A landmark experiment by Professor Walter Pierpaoli in 1990 showed that when young mice and old mice surgically swapped pineal glands, the older mice looked and acted young and the young mice rapidly showed signs of advanced age. Another experiment by Pierpaoli involving melatonin supplements extended the lifespan of mice by 20 percent.
Rats do not necessarily react to hormones the way humans do. Therefore there's no proof melatonin can make you look younger or live longer. For example, melatonin signals rodents to become more active at night — just the opposite effect it has on humans. So when old rats dosed with melatonin live longer or their coats regain their youthful shine, that does not mean your life will be extended or your skin will become suppler if you take melatonin supplements.
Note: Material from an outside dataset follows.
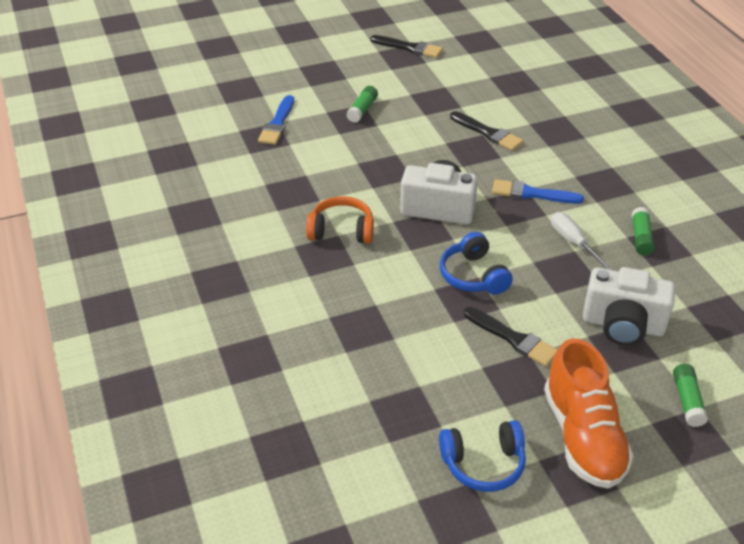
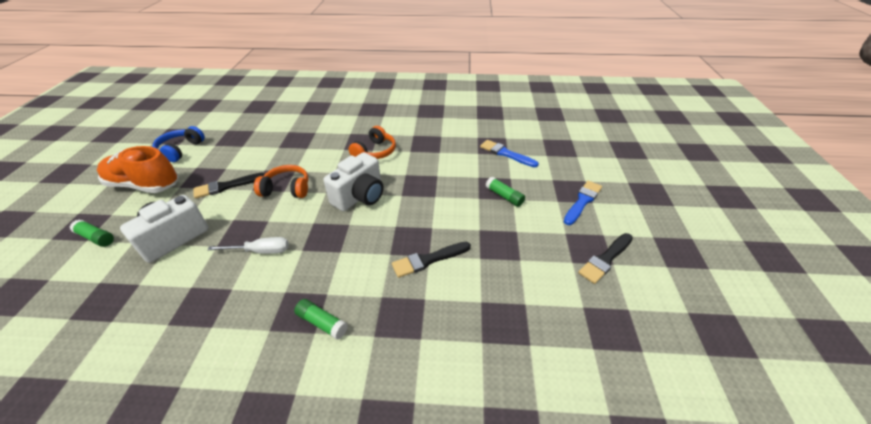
camera: 115 degrees right, 0 degrees up
blue headphones [440,232,513,294] -> orange headphones [254,165,308,198]
blue brush [492,179,584,204] -> blue brush moved to [564,181,602,225]
green glue stick [632,207,655,255] -> green glue stick moved to [294,299,348,340]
Others claims include that the hormone melatonin can reduce cancer, high blood pressure, Alzheimer's disease, AIDS, coronary heart disease as well improve sexual vitality.
Separating melatonin myth from fact isn't easy. Consider the claim that melatonin improves sexual vitality. If melatonin has an effect on sex, it is probably more akin to that of a cold shower, says Cheryl Craft, head of the department of cell and neurobiology at the University of Southern California School of Medicine. Large doses are being tested in Europe as a contraceptive because the hormone acts to stop ovulation. And in her studies, it shrank hamsters' testicles.
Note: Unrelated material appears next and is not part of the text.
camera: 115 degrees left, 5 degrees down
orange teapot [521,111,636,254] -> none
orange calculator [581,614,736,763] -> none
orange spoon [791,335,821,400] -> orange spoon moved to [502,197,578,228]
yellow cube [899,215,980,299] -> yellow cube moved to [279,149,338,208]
Dr. Charles Czeisler warns that studies have yet to show if the supplements are safe. Cheryl Craft and other investigators are worried about hype, since the hormone could hurt rather than help. An animal study, for instance, showed that melatonin can narrow blood vessels in the heart and lungs, especially when there is underlying heart disease or asthma. If that turns out to be true for humans, older people particularly could be at high risk.
In general, the opinion of the scientific community can be summarized in the recent statement of the European Pineal Society: “Administration of melatonin is useful, when correctly timed, in certain types of human circadian rhythm disorder leading to sleep problems. There is insufficient scientific evidence for any other therapeutic uses in humans as yet. There is no information on possible harmful long-term side effects. Melatonin may be dangerous if incorrectly timed, and should not be taken without medical supervision.”
Doctors warn that people with kidney or liver disease shouldn't take melatonin; neither should those with a history of stroke, depression, or a neurological disorder. Women who wish to become pregnant should also avoid the use of melatonin.